EMPTY buildings in York are offering a temporary solution for people struggling to get on the housing ladder in the city.

A combination of the social housing crisis and a post-recessionary glut of empty buildings awaiting redevelopment has created the perfect conditions for a new form of low cost housing, a company at work in the city has said.

"Property guardians" move into empty buildings - from newly built high end flats awaiting buyers, to hundred-year-old schools closed down for redevelopment - to give keep buildings occupied and deter anti social behaviour or vandalism, while owners find new long term uses for them. The practice is said to be thriving in York.

John Teal has lived as a property guardian in York for around five years, and said it offered him an affordable place to live when he first came to the city.
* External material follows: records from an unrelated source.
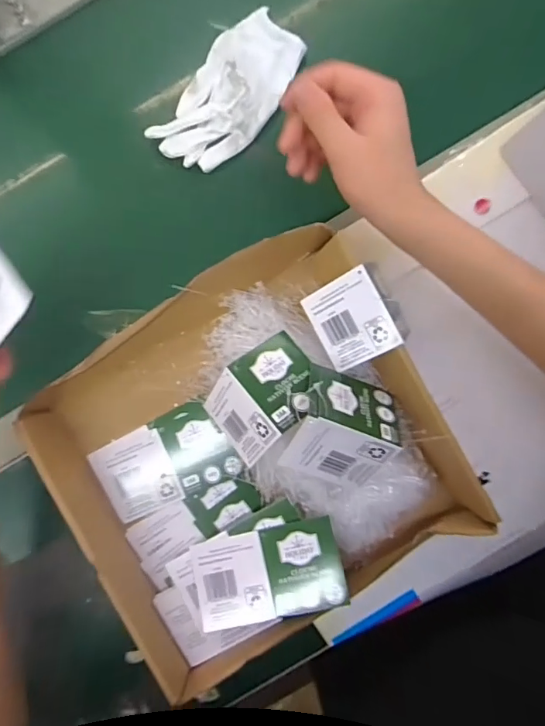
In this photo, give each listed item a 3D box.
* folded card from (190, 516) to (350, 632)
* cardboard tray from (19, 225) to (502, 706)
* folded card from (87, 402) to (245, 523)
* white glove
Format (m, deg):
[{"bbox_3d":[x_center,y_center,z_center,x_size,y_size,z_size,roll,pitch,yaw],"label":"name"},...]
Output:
[{"bbox_3d":[-0.004,0.177,0.381,0.124,0.004,0.069,-15,80,8],"label":"folded card"},{"bbox_3d":[-0.015,0.074,0.386,0.310,0.072,0.298,-29,89,2],"label":"cardboard tray"},{"bbox_3d":[-0.097,0.090,0.417,0.121,0.010,0.074,-25,89,1],"label":"folded card"},{"bbox_3d":[-0.038,-0.250,0.422,0.078,0.019,0.154,38,90,1],"label":"white glove"}]

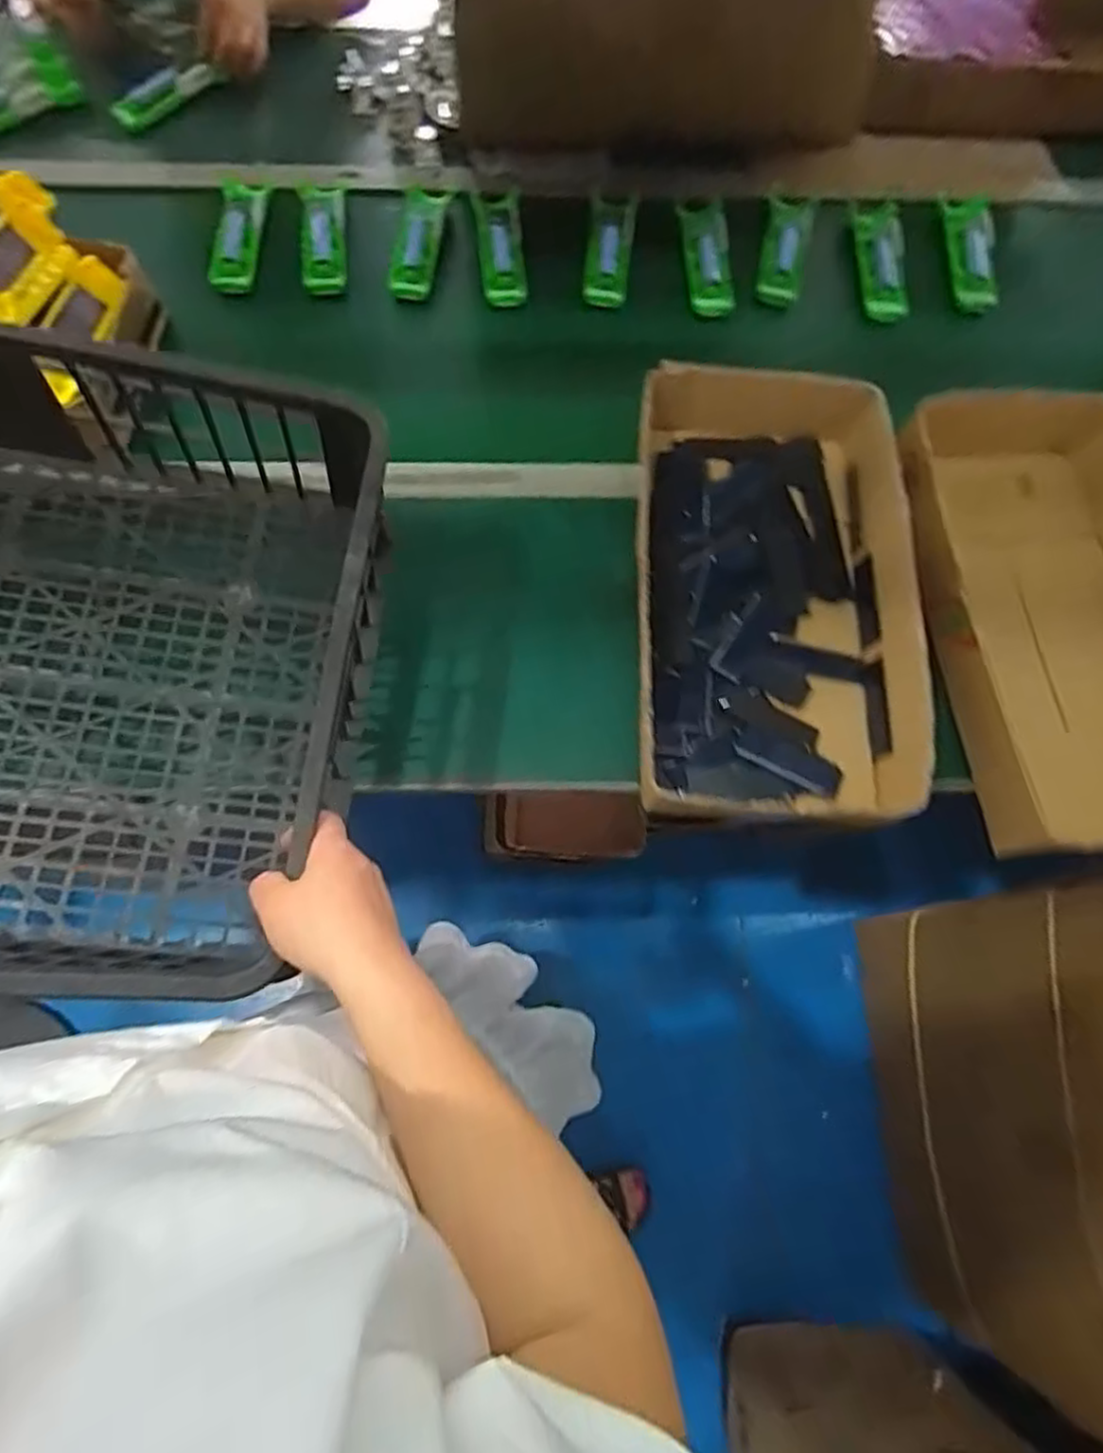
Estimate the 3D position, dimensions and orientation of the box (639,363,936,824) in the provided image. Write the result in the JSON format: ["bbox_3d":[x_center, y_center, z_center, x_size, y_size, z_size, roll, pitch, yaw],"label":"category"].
[{"bbox_3d":[0.189,-0.119,0.639,0.236,0.080,0.421,4,70,-1],"label":"box"}]

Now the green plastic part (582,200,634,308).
[{"bbox_3d":[0.066,-0.546,0.812,0.050,0.024,0.150,6,70,0],"label":"green plastic part"}]

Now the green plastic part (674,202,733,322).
[{"bbox_3d":[0.175,-0.542,0.819,0.050,0.028,0.151,-3,70,-3],"label":"green plastic part"}]

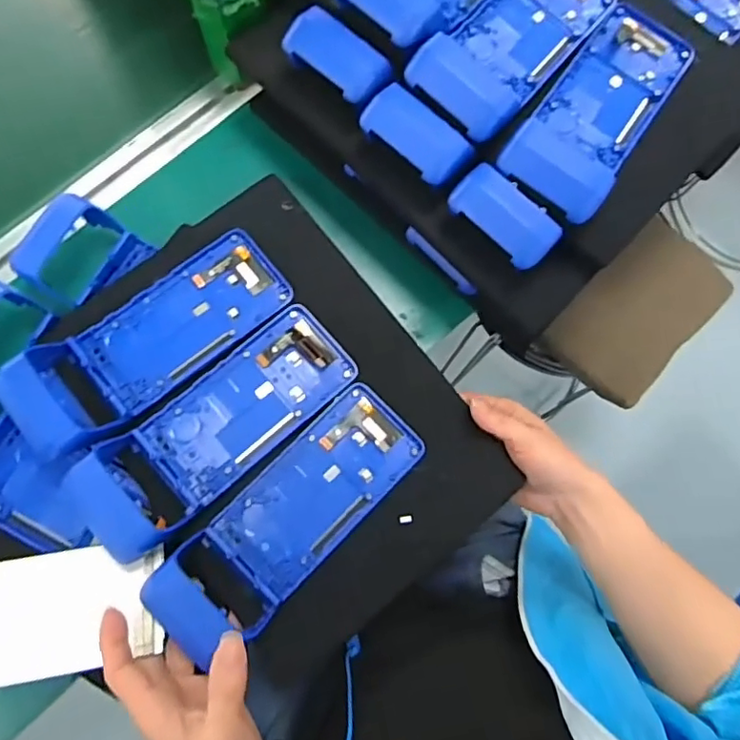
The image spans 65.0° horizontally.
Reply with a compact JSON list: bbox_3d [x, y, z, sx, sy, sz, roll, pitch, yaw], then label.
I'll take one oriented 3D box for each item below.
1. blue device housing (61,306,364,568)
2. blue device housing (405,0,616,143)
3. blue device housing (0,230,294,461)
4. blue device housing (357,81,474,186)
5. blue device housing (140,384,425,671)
[{"bbox_3d":[-0.113,0.040,0.444,0.218,0.058,0.088,-38,81,-9],"label":"blue device housing"},{"bbox_3d":[0.120,-0.270,0.472,0.083,0.034,0.226,37,61,6],"label":"blue device housing"},{"bbox_3d":[-0.173,-0.028,0.455,0.222,0.048,0.084,-39,82,-9],"label":"blue device housing"},{"bbox_3d":[0.035,-0.175,0.430,0.082,0.014,0.040,40,80,7],"label":"blue device housing"},{"bbox_3d":[-0.059,0.111,0.443,0.223,0.034,0.079,-41,82,-21],"label":"blue device housing"}]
John said: "I was renting normally, but my landlord decided to sell and I had only a month to get out. With the property market like it is in York, I struggled to find anything else."

Property guardians pay much lower "rent" than tenants in conventional homes, but sign "licence agreements" rather than tenancies meaning they have no minimum term and can give two weeks notice to leave at any time, while the property owners can give a month's notice for the guardians to vacate. Often working away from York, the practice suited John's lifestyle, although he admits the temporary nature meant he always had a "back up" arranged with family and friends.

John spent around three years in a disused school in Acomb, before moving to an empty care home in Bishophill and eventually a vicarage in Tang Hall, vacant while the diocese looked for another vicar.

Craig Mitchell, area manager for leading firm Ad Hoc Property Management, said many of the property guardians are artists or people working in the creative industries who are on low incomes and value the chance for an affordable place to live and often work.

Others are people - often older men - who have been through a relationship breakdown and need a short term, cheap place to stay close to their family home.

In total, the firm manages about 2,000 properties including "a handful" in York, Craig said, often working with local authorities or church dioceses who have empty buildings on their books.

The guardians have to be employed and agree to rules including no smoking, no pets, no children and no parties, but are not asked to do anything other than live in the buildings, he added.